DIRECTIONS FOR THIS TASK:
Give the lines between the line holding "ANDROIDIK.NET" and the line holding "Вернуться на стар", inclusive, as a JSON list of strings with one string per line and blank lines left out. Leave the pictures out of the answer.

Dataset entries:
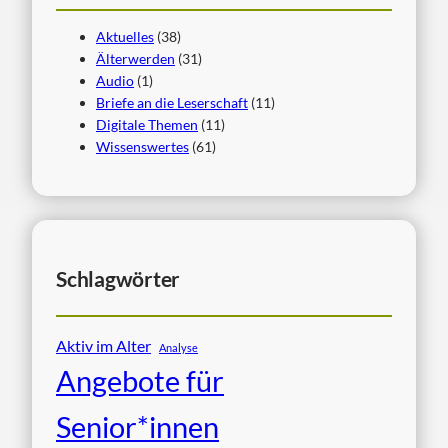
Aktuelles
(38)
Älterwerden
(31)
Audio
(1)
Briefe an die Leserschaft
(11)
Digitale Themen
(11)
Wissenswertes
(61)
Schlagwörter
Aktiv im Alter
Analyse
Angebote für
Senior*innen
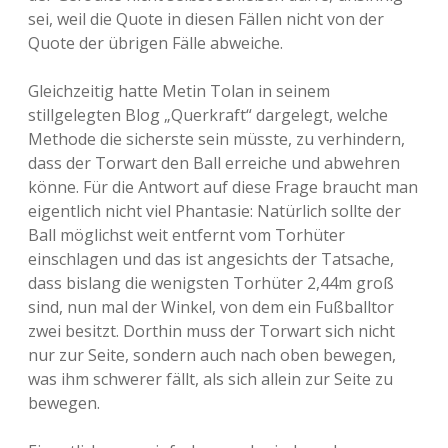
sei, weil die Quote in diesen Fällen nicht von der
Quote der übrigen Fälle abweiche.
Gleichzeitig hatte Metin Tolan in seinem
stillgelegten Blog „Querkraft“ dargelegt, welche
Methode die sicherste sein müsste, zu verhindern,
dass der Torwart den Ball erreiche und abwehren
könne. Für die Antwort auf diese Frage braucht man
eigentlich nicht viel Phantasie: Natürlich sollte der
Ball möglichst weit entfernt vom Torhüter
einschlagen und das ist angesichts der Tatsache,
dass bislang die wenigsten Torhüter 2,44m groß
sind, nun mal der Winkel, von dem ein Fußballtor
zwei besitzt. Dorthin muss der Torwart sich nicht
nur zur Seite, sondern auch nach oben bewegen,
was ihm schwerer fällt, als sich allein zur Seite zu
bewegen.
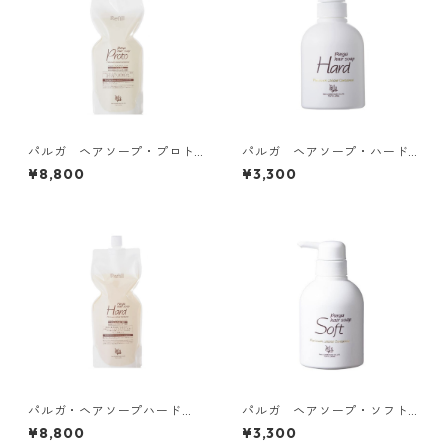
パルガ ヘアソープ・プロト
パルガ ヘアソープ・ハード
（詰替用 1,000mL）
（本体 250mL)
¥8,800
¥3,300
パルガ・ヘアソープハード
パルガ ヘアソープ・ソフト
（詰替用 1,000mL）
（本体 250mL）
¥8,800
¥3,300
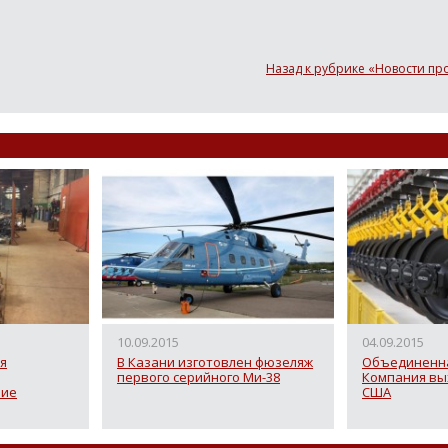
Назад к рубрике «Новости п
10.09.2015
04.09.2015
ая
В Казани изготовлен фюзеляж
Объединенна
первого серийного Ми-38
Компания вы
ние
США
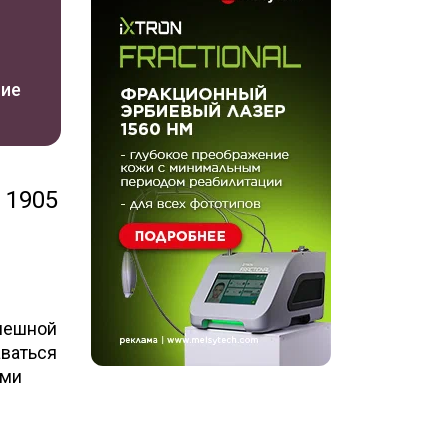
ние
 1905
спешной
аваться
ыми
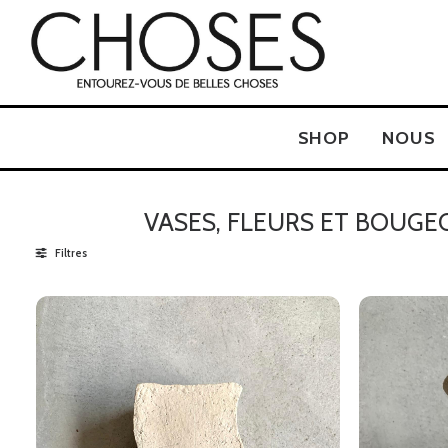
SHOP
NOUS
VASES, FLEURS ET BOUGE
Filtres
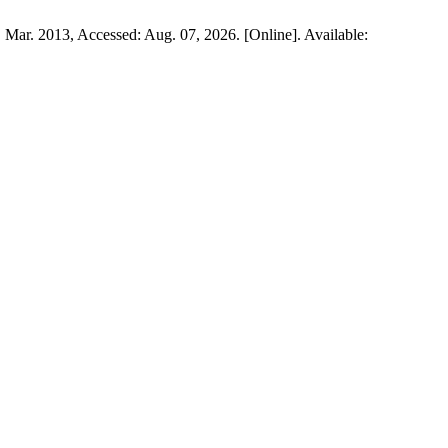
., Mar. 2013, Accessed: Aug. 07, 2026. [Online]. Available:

--

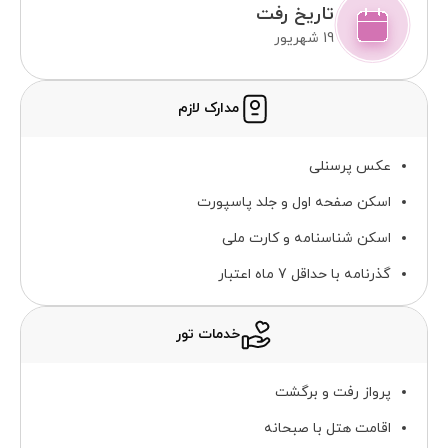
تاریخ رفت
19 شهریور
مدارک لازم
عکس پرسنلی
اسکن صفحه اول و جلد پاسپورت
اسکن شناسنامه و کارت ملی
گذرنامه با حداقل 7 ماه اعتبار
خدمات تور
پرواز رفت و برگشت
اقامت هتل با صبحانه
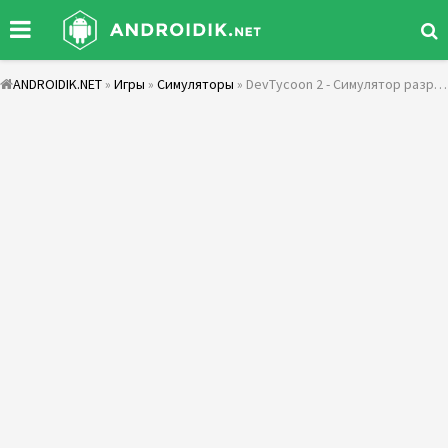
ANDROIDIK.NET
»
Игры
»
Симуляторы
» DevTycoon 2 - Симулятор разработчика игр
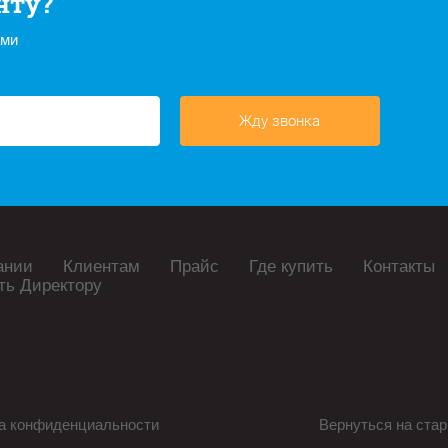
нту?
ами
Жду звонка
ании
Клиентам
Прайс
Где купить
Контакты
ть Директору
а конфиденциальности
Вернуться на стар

==

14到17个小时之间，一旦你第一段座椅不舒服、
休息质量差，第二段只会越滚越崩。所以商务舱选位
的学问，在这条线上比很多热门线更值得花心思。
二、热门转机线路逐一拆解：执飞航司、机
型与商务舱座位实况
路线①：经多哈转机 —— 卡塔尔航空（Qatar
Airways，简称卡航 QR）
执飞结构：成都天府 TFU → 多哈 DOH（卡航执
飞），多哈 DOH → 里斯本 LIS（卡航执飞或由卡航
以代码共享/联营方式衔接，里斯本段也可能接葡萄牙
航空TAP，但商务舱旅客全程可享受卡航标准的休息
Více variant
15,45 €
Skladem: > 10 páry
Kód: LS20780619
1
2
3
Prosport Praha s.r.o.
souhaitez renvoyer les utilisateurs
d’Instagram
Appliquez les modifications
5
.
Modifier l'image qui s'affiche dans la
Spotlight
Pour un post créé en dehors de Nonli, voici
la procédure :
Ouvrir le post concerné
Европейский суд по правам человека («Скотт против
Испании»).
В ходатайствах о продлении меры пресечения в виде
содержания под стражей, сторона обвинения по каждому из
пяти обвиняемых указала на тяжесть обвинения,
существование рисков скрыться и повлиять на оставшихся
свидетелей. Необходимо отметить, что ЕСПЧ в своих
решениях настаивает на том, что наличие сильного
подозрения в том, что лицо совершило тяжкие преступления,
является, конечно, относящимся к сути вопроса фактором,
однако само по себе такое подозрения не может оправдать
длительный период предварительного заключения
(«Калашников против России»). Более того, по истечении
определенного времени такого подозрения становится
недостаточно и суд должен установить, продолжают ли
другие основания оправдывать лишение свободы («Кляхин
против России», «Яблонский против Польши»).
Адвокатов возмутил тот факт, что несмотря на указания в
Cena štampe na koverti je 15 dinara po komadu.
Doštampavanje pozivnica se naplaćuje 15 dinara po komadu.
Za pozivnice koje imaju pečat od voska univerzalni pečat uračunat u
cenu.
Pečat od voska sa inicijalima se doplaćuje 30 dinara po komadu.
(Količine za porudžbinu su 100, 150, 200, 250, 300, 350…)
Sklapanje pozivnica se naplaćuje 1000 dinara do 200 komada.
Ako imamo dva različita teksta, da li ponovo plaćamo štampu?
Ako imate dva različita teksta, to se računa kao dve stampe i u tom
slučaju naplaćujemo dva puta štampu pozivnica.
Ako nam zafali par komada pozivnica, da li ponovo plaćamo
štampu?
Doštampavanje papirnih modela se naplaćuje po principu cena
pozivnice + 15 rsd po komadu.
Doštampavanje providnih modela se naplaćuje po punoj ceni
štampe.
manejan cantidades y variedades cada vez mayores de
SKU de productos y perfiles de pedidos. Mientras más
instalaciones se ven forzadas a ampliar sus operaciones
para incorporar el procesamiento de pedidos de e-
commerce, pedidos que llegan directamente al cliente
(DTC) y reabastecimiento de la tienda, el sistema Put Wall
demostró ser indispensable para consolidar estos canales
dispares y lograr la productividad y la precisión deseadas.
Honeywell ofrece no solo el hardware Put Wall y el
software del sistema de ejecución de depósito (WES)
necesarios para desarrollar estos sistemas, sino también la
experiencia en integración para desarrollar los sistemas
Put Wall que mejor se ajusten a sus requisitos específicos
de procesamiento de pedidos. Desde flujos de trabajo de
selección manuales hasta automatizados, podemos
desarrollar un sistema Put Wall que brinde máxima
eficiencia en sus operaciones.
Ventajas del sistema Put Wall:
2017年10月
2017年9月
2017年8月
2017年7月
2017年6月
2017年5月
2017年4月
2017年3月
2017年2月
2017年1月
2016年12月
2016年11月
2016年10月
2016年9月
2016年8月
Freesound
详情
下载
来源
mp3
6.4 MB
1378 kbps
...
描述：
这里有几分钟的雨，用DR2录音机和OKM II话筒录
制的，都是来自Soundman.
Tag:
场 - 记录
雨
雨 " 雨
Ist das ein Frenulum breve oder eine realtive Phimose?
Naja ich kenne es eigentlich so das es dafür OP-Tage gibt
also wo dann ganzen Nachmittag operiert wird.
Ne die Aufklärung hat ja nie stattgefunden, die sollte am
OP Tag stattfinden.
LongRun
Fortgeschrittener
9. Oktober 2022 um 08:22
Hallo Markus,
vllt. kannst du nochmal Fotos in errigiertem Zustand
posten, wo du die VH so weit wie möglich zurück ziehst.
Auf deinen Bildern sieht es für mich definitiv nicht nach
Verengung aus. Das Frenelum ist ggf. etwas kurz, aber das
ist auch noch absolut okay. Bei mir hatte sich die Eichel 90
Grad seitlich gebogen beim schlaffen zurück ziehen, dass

THE ANSWER:
[
  "ANDROIDIK.NET",
  "»",
  "Игры",
  "»",
  "Симуляторы",
  "» DevTycoon 2 - Симулятор разработчика игр",
  "нту?",
  "ами",
  "Жду звонка",
  "ании",
  "Клиентам",
  "Прайс",
  "Где купить",
  "Контакты",
  "ть Директору",
  "а конфиденциальности",
  "Вернуться на стар"
]